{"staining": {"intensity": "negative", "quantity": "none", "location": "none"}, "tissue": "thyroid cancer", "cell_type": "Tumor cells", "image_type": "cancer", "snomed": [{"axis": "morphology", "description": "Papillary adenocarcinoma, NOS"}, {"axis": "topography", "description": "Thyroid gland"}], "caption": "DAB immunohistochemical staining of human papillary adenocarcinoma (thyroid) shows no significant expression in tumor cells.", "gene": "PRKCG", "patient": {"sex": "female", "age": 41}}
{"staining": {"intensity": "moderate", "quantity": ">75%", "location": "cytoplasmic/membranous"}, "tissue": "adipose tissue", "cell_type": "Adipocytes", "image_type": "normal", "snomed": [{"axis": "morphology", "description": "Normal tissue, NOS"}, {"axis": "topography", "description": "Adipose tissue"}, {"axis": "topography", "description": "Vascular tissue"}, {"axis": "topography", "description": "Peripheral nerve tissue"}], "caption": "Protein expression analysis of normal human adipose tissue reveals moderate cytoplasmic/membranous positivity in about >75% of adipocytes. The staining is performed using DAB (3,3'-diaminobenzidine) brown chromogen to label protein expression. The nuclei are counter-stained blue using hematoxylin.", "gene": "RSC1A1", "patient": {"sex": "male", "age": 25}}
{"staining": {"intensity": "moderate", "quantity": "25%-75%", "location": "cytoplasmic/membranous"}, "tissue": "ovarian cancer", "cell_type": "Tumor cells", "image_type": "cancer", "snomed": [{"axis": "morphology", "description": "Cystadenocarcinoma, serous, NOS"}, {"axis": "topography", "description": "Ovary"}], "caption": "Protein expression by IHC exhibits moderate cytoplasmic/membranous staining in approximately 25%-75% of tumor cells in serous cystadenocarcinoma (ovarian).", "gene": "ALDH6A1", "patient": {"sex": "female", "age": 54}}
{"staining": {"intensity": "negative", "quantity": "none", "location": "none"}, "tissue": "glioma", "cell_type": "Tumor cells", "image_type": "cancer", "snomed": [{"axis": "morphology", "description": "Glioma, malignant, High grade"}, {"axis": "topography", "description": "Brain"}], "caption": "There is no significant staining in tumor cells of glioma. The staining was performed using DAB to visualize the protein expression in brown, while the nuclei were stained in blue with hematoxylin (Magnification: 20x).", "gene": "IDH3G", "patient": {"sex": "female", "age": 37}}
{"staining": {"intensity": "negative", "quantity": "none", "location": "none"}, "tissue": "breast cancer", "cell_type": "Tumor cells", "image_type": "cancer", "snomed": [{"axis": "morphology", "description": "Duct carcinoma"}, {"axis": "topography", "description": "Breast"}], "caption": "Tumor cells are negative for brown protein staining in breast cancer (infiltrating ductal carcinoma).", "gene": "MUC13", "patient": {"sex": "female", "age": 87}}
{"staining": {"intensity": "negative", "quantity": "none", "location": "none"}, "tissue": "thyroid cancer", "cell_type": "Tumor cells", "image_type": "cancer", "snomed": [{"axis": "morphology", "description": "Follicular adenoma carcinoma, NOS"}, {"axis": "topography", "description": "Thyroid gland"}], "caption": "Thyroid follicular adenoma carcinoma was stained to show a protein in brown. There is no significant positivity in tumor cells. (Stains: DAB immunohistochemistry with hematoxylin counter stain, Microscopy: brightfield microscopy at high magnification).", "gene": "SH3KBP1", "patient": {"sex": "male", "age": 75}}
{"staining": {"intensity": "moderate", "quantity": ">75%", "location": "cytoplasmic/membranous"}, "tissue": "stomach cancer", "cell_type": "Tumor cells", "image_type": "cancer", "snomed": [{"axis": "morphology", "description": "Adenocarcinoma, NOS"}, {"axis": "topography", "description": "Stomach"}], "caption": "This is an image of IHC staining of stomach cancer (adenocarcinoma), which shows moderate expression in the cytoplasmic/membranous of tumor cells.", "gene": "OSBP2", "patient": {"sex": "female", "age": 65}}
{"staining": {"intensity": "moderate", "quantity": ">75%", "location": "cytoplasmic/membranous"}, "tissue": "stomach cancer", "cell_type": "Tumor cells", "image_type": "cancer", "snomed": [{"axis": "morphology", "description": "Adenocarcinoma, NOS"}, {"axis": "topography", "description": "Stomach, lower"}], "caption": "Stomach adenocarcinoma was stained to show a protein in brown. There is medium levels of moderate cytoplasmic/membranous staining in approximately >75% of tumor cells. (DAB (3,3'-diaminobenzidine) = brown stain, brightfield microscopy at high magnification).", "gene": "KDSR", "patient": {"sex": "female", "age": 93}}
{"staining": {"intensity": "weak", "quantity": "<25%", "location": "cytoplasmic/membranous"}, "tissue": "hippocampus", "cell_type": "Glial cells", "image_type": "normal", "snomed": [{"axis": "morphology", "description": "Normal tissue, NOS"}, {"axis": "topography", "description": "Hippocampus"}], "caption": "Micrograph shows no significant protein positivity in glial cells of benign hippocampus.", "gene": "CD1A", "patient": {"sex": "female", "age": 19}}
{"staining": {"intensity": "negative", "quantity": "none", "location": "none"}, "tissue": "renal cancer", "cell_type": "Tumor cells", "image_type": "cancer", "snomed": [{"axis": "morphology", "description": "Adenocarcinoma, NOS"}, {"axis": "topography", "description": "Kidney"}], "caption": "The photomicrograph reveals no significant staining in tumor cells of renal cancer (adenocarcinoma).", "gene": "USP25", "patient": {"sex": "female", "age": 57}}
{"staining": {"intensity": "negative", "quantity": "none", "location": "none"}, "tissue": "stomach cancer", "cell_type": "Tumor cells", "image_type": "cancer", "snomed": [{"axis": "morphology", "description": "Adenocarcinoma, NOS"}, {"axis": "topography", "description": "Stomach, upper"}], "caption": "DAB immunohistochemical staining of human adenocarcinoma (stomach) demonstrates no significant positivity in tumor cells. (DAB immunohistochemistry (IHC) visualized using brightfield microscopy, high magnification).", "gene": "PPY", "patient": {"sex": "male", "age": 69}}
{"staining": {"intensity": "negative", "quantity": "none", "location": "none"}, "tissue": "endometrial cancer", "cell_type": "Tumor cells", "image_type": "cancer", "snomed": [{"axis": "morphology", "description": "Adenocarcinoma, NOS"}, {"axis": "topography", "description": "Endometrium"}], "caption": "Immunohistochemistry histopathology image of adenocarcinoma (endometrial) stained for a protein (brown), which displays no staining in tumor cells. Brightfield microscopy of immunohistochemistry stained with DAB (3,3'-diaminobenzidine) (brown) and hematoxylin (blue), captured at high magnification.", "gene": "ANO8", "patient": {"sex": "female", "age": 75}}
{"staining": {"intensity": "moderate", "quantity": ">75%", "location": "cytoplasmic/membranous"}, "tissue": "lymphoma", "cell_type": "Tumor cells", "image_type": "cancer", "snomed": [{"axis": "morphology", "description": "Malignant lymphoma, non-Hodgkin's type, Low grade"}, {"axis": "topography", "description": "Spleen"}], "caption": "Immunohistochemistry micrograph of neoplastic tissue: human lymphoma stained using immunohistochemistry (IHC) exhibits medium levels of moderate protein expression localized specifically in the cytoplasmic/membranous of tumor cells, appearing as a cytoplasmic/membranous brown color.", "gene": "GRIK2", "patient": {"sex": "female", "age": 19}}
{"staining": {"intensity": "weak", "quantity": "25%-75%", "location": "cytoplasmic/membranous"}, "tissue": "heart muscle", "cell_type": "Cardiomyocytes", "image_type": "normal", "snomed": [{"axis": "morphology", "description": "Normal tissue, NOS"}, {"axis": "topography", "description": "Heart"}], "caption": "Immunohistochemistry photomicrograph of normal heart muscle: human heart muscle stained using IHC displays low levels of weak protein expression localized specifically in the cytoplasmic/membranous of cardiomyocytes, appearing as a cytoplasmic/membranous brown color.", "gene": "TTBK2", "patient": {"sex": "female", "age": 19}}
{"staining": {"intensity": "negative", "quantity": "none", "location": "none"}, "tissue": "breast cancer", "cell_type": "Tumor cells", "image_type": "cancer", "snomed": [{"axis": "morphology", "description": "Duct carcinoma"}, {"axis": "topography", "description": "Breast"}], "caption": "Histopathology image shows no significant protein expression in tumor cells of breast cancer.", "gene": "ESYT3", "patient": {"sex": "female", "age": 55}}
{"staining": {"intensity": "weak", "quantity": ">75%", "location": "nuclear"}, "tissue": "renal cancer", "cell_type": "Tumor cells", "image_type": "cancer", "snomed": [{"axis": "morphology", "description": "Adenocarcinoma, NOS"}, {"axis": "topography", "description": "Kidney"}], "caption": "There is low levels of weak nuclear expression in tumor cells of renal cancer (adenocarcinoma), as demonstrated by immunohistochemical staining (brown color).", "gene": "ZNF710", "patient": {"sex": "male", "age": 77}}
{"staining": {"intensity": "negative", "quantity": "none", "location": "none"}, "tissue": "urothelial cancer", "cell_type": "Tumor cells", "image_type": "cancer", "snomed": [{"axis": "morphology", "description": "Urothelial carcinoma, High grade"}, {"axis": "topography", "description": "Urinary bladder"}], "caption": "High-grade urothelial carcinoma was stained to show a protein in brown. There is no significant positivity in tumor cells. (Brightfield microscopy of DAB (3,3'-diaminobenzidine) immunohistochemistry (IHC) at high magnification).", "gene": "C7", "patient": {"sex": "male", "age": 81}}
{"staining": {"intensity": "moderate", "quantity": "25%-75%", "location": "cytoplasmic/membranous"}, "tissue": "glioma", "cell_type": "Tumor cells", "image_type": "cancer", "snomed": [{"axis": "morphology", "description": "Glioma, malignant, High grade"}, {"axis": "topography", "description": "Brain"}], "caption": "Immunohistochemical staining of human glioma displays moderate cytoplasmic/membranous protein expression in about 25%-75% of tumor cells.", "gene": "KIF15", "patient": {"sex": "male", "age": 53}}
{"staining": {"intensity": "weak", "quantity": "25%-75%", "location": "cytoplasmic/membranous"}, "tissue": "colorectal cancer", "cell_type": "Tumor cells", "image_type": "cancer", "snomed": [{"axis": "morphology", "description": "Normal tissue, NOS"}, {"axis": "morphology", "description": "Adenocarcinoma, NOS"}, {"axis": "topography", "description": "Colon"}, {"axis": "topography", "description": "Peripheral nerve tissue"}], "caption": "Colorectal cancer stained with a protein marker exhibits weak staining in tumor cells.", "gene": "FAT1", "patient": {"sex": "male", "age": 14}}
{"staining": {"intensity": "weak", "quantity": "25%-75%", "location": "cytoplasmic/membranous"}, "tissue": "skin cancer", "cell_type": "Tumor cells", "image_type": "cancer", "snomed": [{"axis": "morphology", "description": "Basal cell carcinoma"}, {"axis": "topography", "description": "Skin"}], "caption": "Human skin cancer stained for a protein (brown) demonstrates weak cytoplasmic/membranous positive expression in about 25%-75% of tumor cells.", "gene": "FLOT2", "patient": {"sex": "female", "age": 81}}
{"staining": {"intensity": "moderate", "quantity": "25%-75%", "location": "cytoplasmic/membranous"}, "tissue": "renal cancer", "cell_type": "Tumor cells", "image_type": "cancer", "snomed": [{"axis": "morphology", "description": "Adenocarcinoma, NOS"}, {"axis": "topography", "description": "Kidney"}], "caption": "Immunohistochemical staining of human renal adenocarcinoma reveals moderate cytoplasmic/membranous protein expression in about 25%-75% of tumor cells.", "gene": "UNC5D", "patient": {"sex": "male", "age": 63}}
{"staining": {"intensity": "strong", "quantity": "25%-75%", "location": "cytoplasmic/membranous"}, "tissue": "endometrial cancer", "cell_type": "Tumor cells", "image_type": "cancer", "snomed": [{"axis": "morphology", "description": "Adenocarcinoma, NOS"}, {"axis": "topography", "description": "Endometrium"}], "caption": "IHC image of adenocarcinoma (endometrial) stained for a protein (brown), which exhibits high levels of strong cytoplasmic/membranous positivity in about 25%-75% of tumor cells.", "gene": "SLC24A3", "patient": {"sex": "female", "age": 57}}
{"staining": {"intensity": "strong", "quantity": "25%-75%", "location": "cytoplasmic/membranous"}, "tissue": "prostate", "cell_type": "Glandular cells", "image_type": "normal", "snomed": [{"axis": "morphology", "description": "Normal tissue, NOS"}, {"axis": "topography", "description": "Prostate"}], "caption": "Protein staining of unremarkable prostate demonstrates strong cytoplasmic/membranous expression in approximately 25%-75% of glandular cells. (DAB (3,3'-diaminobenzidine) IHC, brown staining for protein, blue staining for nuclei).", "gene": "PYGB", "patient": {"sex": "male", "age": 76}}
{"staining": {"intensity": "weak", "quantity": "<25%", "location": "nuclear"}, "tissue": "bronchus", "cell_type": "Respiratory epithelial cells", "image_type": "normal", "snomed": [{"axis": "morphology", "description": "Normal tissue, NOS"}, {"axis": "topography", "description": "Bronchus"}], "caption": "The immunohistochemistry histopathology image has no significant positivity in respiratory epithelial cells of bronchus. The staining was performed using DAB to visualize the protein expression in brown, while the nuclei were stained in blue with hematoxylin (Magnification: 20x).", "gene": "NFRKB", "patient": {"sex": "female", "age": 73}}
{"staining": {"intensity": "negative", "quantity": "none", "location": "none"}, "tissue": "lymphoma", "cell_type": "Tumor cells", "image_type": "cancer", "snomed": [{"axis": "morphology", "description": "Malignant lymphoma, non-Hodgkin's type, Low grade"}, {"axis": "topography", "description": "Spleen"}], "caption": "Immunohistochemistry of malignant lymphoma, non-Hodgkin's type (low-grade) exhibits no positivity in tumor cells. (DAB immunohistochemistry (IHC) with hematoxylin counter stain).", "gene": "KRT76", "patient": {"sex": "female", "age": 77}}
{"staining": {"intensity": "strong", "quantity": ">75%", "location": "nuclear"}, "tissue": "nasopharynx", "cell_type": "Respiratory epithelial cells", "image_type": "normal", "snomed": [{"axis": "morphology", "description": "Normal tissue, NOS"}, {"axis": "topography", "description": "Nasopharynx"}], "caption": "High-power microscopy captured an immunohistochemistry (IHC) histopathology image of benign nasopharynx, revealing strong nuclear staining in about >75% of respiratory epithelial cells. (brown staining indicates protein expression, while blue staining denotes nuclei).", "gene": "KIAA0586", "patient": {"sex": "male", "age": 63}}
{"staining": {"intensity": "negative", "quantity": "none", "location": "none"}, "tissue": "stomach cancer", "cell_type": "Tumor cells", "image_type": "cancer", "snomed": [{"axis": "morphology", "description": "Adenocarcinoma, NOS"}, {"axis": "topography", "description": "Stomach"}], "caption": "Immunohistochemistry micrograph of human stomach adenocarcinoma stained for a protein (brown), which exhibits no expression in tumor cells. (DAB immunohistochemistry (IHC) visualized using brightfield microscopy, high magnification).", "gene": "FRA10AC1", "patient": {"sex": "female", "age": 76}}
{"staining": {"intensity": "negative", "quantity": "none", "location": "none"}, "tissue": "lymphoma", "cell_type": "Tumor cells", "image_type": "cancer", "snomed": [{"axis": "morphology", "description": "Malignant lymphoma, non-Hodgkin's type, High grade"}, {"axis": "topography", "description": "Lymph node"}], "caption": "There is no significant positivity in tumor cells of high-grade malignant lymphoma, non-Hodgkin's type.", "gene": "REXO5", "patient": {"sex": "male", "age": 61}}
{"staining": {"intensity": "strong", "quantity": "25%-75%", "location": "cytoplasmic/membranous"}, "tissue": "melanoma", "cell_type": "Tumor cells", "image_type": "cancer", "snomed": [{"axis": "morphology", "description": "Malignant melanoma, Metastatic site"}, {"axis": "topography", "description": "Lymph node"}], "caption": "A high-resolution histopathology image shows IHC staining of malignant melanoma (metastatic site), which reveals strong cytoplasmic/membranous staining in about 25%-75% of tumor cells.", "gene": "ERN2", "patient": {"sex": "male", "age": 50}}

######

REQUIRED WORK:
The lines above from the one with "of human renal" through the one with "which exhibits high" are to be duplicated exactly, ends included, with nothing added.

ANSWER SECTION:
{"staining": {"intensity": "moderate", "quantity": "25%-75%", "location": "cytoplasmic/membranous"}, "tissue": "renal cancer", "cell_type": "Tumor cells", "image_type": "cancer", "snomed": [{"axis": "morphology", "description": "Adenocarcinoma, NOS"}, {"axis": "topography", "description": "Kidney"}], "caption": "Immunohistochemical staining of human renal adenocarcinoma reveals moderate cytoplasmic/membranous protein expression in about 25%-75% of tumor cells.", "gene": "UNC5D", "patient": {"sex": "male", "age": 63}}
{"staining": {"intensity": "strong", "quantity": "25%-75%", "location": "cytoplasmic/membranous"}, "tissue": "endometrial cancer", "cell_type": "Tumor cells", "image_type": "cancer", "snomed": [{"axis": "morphology", "description": "Adenocarcinoma, NOS"}, {"axis": "topography", "description": "Endometrium"}], "caption": "IHC image of adenocarcinoma (endometrial) stained for a protein (brown), which exhibits high levels of strong cytoplasmic/membranous positivity in about 25%-75% of tumor cells.", "gene": "SLC24A3", "patient": {"sex": "female", "age": 57}}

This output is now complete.